Written task – All lines from the entries below that contain the string "CURSOS" should be copied out.

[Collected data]
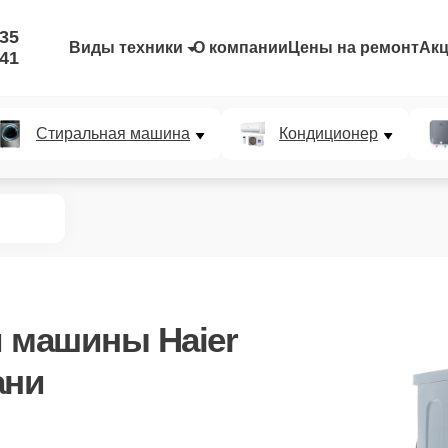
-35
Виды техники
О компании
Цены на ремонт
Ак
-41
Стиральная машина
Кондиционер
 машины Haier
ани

* * *

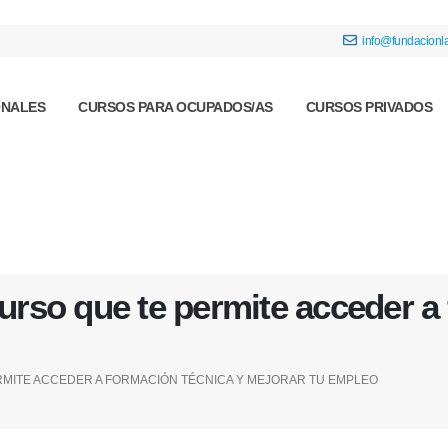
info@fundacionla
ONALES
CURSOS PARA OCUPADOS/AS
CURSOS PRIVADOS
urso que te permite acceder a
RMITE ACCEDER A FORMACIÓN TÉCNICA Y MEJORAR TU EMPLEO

Solution –
CURSOS PARA OCUPADOS/AS
CURSOS PRIVADOS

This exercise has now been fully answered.